I know I have been remiss in blogging (yet again), so I thought I'd share with you the opening of the project I've just started working on. It's called HONOR AMONG THIEVES and it is about two girls - Risa Nassar and Gianna Agnello - living in Venice in the 19th century, and stealing magical objects from elite Venetians and careless tourists, until one day they steal something very powerful from exactly the wrong person.
It starts out like this, and I hope you're intrigued!
They’d named her Il Ragno because they’d all assumed such feats of daring could only be accomplished by a grown man, not a wiry girl of seventeen years. But she did not object to the title; that very assumption that Venice’s greatest thief was a man only allowed her all the more freedom. No one would suspect the small, dark-skinned girl in her cloak of shadows, not when they were looking for someone else entirely.
No one suspected her that night either, when the mist from the sea muted the moonlight shining on the canals, when the city slept soundly in its crumbling glory. As quietly and quickly as the spider she’d been named for, the girl skittered over the roofs of the palazzi until she’d settled on the one she’d chosen.
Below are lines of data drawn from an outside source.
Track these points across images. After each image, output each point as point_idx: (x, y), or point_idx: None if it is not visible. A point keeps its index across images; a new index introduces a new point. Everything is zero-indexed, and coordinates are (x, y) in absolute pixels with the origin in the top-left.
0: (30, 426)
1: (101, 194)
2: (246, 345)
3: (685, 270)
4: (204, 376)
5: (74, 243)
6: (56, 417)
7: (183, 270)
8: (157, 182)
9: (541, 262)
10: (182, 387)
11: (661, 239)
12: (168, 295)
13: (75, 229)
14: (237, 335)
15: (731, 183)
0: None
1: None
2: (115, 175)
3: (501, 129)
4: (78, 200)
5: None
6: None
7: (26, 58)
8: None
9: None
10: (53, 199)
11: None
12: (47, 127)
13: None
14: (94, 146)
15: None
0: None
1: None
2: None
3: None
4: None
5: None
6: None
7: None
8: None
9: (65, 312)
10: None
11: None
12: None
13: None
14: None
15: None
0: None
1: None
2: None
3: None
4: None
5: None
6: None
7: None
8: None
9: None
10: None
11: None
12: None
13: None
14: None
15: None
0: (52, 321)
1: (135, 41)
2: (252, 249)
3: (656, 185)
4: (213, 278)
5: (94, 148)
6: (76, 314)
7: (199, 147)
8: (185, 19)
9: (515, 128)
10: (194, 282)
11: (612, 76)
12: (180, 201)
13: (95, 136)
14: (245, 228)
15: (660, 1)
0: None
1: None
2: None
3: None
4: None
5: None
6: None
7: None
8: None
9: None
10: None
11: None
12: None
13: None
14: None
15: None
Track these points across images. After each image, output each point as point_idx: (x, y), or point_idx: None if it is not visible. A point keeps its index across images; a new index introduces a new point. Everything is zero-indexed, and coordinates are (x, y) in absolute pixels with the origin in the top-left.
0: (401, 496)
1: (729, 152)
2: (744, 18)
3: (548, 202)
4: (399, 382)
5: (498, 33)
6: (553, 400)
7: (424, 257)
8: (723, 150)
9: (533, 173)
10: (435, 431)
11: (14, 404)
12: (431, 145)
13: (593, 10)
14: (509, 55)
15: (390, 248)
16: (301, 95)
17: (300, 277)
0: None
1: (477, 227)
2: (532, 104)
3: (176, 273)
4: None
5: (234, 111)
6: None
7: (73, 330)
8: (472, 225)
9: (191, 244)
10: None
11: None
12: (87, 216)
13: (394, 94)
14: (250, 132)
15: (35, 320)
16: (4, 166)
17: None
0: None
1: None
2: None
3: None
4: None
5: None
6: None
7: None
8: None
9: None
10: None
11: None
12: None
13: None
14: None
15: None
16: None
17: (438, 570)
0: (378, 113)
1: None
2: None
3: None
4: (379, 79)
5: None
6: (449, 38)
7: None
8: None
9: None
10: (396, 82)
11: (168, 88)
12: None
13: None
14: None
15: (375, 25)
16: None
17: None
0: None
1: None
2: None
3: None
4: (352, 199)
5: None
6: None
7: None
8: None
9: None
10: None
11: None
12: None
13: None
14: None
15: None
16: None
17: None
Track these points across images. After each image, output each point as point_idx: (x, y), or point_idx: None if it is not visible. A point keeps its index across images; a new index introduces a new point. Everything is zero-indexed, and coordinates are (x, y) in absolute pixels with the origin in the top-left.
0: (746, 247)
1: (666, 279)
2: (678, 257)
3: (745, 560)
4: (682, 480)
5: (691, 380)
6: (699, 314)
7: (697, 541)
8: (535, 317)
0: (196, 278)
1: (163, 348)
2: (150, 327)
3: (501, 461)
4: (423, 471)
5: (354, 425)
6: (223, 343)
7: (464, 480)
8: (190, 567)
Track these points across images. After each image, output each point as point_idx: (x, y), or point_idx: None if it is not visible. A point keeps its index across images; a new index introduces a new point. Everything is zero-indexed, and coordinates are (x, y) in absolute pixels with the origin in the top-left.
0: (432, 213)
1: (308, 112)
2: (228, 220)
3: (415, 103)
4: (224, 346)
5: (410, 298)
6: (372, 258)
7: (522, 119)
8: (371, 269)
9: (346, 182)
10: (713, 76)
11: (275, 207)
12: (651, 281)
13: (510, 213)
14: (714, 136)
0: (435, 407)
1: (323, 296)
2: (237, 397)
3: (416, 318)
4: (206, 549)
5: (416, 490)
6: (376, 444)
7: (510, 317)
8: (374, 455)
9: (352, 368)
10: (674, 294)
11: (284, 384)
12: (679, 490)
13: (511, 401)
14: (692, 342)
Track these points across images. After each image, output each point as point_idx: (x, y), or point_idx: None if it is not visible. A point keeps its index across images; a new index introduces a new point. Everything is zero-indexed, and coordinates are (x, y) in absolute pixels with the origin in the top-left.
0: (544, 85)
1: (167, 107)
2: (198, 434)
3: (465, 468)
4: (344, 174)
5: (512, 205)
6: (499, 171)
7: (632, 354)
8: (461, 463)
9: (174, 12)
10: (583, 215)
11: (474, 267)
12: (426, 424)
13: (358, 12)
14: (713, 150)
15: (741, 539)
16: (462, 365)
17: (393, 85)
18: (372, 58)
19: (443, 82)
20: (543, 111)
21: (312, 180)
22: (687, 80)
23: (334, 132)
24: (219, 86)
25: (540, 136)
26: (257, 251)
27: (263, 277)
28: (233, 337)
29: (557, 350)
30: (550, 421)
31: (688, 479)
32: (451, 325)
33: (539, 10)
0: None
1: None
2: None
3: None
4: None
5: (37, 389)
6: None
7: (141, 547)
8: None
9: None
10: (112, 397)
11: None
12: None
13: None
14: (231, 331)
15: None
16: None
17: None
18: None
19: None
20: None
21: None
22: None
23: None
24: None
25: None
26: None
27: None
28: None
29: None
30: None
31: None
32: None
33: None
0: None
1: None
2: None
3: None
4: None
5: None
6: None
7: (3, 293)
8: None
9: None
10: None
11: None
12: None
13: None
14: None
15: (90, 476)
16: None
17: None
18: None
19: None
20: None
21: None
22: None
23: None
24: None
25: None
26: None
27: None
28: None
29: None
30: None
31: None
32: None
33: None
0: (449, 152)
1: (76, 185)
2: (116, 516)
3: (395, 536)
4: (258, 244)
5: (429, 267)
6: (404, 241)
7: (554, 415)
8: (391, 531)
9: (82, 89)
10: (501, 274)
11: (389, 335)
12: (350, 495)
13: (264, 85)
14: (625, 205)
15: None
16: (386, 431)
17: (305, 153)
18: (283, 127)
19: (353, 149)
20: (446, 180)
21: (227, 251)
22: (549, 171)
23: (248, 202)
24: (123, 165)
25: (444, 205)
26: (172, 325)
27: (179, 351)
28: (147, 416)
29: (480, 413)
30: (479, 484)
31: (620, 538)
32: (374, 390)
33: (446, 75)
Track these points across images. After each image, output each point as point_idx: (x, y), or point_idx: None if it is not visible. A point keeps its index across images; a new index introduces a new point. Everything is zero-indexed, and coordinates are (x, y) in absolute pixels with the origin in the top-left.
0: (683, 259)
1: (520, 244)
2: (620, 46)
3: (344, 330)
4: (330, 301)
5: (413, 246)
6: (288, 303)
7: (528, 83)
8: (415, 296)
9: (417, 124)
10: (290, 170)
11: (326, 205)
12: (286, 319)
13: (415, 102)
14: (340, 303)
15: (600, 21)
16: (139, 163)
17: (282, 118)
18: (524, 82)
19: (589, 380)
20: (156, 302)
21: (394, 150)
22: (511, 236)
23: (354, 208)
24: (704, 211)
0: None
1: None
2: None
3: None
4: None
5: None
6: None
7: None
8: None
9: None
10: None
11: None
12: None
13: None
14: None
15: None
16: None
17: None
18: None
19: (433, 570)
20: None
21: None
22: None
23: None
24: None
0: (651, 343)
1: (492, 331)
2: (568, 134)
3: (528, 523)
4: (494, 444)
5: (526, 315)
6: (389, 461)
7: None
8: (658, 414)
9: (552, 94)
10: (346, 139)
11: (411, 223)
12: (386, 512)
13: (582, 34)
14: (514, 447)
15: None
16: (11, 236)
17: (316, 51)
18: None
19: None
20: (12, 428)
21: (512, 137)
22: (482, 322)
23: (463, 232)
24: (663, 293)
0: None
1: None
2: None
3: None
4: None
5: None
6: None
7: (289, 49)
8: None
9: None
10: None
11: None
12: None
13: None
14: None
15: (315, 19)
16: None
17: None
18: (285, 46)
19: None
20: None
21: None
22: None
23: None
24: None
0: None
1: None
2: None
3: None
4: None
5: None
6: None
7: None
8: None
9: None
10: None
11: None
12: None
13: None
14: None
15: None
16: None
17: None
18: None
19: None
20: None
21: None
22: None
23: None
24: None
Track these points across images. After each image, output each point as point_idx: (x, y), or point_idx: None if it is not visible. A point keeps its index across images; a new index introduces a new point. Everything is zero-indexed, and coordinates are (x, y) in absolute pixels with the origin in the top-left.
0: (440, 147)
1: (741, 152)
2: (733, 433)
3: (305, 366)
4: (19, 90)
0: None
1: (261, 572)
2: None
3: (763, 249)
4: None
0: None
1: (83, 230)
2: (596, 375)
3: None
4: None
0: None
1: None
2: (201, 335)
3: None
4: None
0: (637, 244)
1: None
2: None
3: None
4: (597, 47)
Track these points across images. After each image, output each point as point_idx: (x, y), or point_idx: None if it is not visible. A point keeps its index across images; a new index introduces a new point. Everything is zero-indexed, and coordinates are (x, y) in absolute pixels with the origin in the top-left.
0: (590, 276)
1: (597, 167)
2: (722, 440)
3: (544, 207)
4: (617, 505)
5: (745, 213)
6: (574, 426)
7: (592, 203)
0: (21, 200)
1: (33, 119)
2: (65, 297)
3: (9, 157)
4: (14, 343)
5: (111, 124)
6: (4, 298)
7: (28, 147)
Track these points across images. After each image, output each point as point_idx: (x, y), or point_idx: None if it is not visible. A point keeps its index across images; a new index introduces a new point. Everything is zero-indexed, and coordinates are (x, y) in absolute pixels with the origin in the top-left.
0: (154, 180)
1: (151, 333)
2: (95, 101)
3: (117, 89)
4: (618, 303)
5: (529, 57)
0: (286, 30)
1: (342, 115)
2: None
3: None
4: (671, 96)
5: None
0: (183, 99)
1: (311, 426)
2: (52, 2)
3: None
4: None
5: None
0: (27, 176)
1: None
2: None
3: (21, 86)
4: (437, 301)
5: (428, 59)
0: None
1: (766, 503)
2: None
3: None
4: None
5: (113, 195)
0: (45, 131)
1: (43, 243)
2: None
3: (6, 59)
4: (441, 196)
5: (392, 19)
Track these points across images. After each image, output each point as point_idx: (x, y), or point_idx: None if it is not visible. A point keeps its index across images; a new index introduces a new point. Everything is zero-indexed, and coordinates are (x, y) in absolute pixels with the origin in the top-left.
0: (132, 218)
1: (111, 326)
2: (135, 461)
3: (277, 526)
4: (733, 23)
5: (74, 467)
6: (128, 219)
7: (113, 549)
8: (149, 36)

Il Ragno climbed down the elaborate façade of the palazzo, her hands sure against the small niches and curled ornamentations. A smile pressed the corner of her mouth against the black mask fitted over her face when she saw the window swinging open, the curtain billowing in the salty sea breeze. This was going to be simpler even than she had anticipated.
She crept inside, her well-worn leather boots silent against the marble floors. The object she sought was meant to be displayed within easy reach, and there it was, settled on a table without even a bell jar to keep it safe. Don Fransisco must truly be a proud, foolish man indeed to display such a valuable scrying mirror for all the world to see.
For the fingers of Il Ragno to take.
She closed her fingers around her prize, when a sudden loud footfall caught her attention. A servant boy stood in the doorway, struggling to light a candle and still hold a knife pointed in her direction.
“Don’t move,” he stammered. “Stay where you are.”
But the girl smiled beneath her mask, and she bowed low to the boy, tucking the mirror safely inside her tunic as she did. And then she grasped the edge of her shadow-cloak, pulling it sharply up over her head.
And Il Ragno vanished into the night as silently as she’d come, leaving the boy to stare at the space where she’d been and the empty table that had once held his master’s mirror.